The World Socialist Web Site had the opportunity recently to interview director Lisa Rovner about her documentary Sisters with Transistors, which surveys women who performed and composed electronic music in the 20th century. Despite the prejudices and obstacles they confronted, some of the women who pursued careers as musicians or composers during this period gained broad recognition. Others have been less widely known. Artistic reputations sometimes change, and composers’ work periodically undergoes critical reevaluation.
Ultimately, what enables a work to endure is not the gender of the artist, but the extent to which the work reveals important truths about the world and about human society. Sisters with Transistors has the potential to introduce a broader public to electronic music and prompt reevaluations of the composers that it profiles.
WSWS: What prompted you to make a documentary about electronic music?
Lisa Rovner: Like most people, when I thought of early electronic music, I thought of men pushing buttons, knobs and boundaries. So, when I discovered a timeline of female pioneers in electronic music and began to look into Clara Rockmore, Daphne Oram, Bebe Barron, Delia Derbyshire, Maryanne Amacher, Pauline Oliveros, Wendy Carlos, Éliane Radigue, Suzanne Ciani and Laurie Spiegel, and realized these women photographed with machines were among the greatest pioneers of modern sound, I was compelled to break the silence that surrounded their stories.

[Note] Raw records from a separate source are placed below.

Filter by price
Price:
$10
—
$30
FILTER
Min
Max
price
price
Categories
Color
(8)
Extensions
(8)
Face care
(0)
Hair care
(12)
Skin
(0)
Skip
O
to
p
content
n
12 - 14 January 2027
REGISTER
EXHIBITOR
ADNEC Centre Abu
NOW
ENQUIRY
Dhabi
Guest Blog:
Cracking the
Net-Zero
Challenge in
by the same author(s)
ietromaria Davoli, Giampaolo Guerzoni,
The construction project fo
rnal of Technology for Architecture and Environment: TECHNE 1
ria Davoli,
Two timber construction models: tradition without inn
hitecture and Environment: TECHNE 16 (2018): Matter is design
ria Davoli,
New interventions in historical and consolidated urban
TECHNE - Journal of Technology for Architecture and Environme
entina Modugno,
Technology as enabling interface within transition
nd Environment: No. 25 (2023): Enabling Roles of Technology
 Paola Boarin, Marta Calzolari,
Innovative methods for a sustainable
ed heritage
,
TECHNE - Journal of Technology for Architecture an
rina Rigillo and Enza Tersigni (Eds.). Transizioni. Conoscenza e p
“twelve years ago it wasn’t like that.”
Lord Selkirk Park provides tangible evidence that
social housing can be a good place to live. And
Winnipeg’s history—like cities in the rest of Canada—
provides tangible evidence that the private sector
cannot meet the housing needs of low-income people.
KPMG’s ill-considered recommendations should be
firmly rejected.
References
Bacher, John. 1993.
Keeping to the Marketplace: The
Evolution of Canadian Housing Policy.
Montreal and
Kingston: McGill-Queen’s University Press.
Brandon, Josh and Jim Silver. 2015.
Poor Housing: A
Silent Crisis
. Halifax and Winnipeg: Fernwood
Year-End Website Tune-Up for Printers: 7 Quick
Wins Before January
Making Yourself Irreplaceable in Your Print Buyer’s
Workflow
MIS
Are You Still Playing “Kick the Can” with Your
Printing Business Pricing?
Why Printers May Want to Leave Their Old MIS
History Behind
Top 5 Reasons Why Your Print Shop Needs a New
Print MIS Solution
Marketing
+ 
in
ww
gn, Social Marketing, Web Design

I studied political science in Canada, so ever since my early 20s I have been thinking deeply about the politics behind storytelling, the stories we’re told, the stories we’re not told and the consequences. I think all of my work in some way or another revolves around confronting dominant narratives with counternarratives.
WSWS: One thing that struck me about the film is how it demonstrates the direct influence of technological and historical developments on the artists and their work. Could you elaborate on this influence? Did you incorporate this th esis into the film deliberately?
LR: I found the historical, social and technological context behind these very modern women and sounds fascinating. I had no idea just how tied the origins of electronic music were to war. Both in terms of the instruments themselves, but also in terms of women gaining access to them, due to jobs vacated by men who had gone to fight. In the film, Laurie Spiegel explains that women were especially drawn to electronic music when the possibility of a woman composing was in itself controversial. Electronics enabled women to make music that could be heard by others without having to be taken seriously by the male-dominated establishment.
WSWS: How would you describe the relationship between electronic music and the other artistic and historical developments of the 20th century?
LR: Gosh, that’s a big question. Where to start? For one thing, there are so many parallels between experimental music and experimental films. Both in terms of how it was made, often on shoestring budgets and without institutional funding, but also in terms of what both the filmmakers and composer/musicians were looking to express and explore: time, space, perception. Both represent a radical break from tradition. Both can be perceived as difficult for audiences.
WSWS: One question to which people refer repeatedly in the movie is whether electronic music is music at all. What is your perspective about this question?
LR: I didn’t realize that electronic music not only changed the modes of production, but in its wide-ranging effects also transformed the very definition of music. At the time when these radical sounds were first being heard, people for the most part rejected electronic music. Clara Rockmore talks about needing to convince people in the 1920s and ’30s that playing the Theremin was a real artistic pursuit. Delia Derbyshire is credited as making electronic music beautiful, that surely helped, but in an interview with Éliane Radigue from the ’80s, she talks about the music establishment not considering her electronic compositions on Synthesizer music, revealing the struggle continued well into recent times.
WSWS: Although we see composers such as Radigue, Spiegel, and Ciani in the current day, we do not see any composers who emerged in the 1980s or afterward. Why is that?
LR: The film is about early electronic music, which starts in the 1920s! It just seemed right to end with the advent of computer music because everyone is making music with computers and software like the one Laurie [Spiegel] created. Plus, there is only so much you can cover in a feature-length film. I’d like to remind people that Sisters with Transistors isn’t a definitive history of electronic music, and it was incredibly challenging to find archive on the composers featured. There are many more artists who have been overlooked, and more we’ve yet to know about. This film is a jumping off point to recognize electronic artists who’ve been marginalized and overlooked.
WSWS: What do you hope that audiences take away from this film?
LR: Daphne Oram, one of the subjects of the film says it best: “Do not let us fall into the trap of trying to name one man as the ‘inventor’ of electronic music. As with most inventions, we shall find that … many minds were, almost simultaneously, excited into visualizing far-reaching possibilities. New developments are rarely, if ever, the complete and singular achievement of one mind … I wonder why we want so much to see one man as the hero of the occasion.”
I hope that people walk away with a new understanding of the importance of listening, especially for what’s been left out. Pauline Oliveros, one of the subjects in the film argued that listening was a form of activism and that through deep and inclusive listening we could heal. I couldn’t agree more.